Run a small AI visibility diagnostic before buying a tool

Before buying an AI visibility tool, I would run a small diagnostic by hand.

Not because manual work is noble. It is not. Manual work is annoying. But in a market where every tool can give you a different answer, doing the first pass yourself helps you understand what the dashboard is supposed to mean.

The goal is simple: find out whether a brand appears in the AI answers that a real buyer might use during research.

I would start with one narrow category. Not “developer tools.” Too broad. Use something like “LLM observability tools,” “vector databases for RAG,” “authentication APIs for B2B SaaS,” or “feature flag tools for AI products.”

Then pick one target brand and three to five competitors.

You are going to test prompts across a few answer engines. I would only include modes that can currently produce web-grounded answers or citations, because a model answering from memory is a different test from a search product.

ChatGPT
Perplexity
Gemini
Claude
Copilot
Google AI Overviews or AI Mode, if you can trigger them

The product boundaries matter. ChatGPT Search, Google’s AI features in Search, and Perplexity’s crawler behavior do not expose the same retrieval path. That is exactly why I would keep the raw rows instead of trusting a blended score too early.

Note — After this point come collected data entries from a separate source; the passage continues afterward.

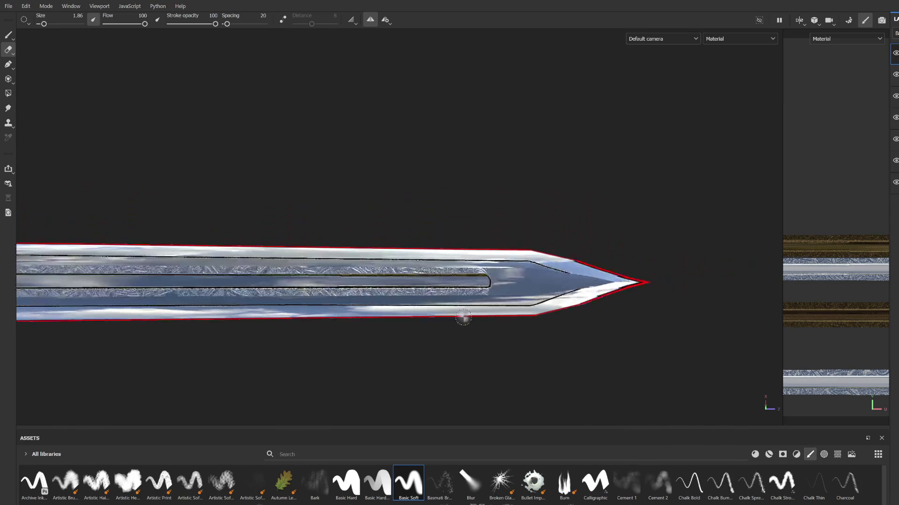
{"action": "scroll", "coordinate": [403, 316], "scroll_direction": "down", "scroll_amount": 1}
{"action": "scroll", "coordinate": [372, 313], "scroll_direction": "down", "scroll_amount": 1}
{"action": "mouse_move", "coordinate": [365, 312]}
{"action": "left_mouse_down", "text": "alt"}
{"action": "mouse_move", "coordinate": [395, 203]}
{"action": "mouse_move", "coordinate": [522, 267]}
{"action": "mouse_move", "coordinate": [518, 315]}
{"action": "mouse_move", "coordinate": [502, 251]}
{"action": "mouse_move", "coordinate": [396, 236]}
{"action": "mouse_move", "coordinate": [576, 274]}
{"action": "mouse_move", "coordinate": [447, 293]}
{"action": "mouse_move", "coordinate": [386, 330]}
{"action": "mouse_move", "coordinate": [359, 327]}
{"action": "mouse_move", "coordinate": [466, 321]}
{"action": "mouse_move", "coordinate": [490, 302]}
{"action": "left_mouse_up", "text": "alt"}
{"action": "scroll", "coordinate": [389, 313], "scroll_direction": "down", "scroll_amount": 2}
{"action": "scroll", "coordinate": [396, 236], "scroll_direction": "up", "scroll_amount": 3}
{"action": "scroll", "coordinate": [449, 250], "scroll_direction": "down", "scroll_amount": 2}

Do not overbuild the first version. A spreadsheet is enough.

A small diagnostic prompt panel

Comparison

{product} vs {competitor}

{product} alternatives

Decision

How do I choose a {category}?

{category} pricing comparison

Implementation

How to implement {use case} with {stack}?

Best {category} that integrates with {stack}

Reputation

Is {product} reliable?

{category} tools recommended on Reddit

0 absent 1 mentioned 2 recommended 3 recommended with support

build the prompt set

I like 25 prompts because it is small enough to run by hand, but large enough to show patterns.

Split the prompts into five buckets.

Category selection:

What are the best {category} tools in 2026?
What is the best {category} for {use case}?
Top {category} platforms for startups
Best open source {category} alternatives
What {category} should I use if I am building {use case}?

Direct comparison:

{product} vs {competitor}: which is better?
{competitor A} vs {competitor B} vs {product}
Is {product} better than {competitor} for {use case}?
{product} alternatives
Why choose {product} over {competitor}?

Decision criteria:

How do I choose a {category} tool?
What should I look for in a {category}?
{category} pricing comparison
Is {product} worth it?
What are the pros and cons of {product}?

Implementation:

How do I implement {use case} with {tech stack}?
Best {category} that integrates with {tech stack}
{category} for SOC 2 or enterprise needs
How do I migrate from {competitor} to a better {category}?
Which {category} works best for a small team?

Reputation:

Is {product} reliable?
{product} reviews
Common problems with {competitor}
{category} tools recommended on Reddit or Hacker News
What {category} tools do fast growing AI teams use?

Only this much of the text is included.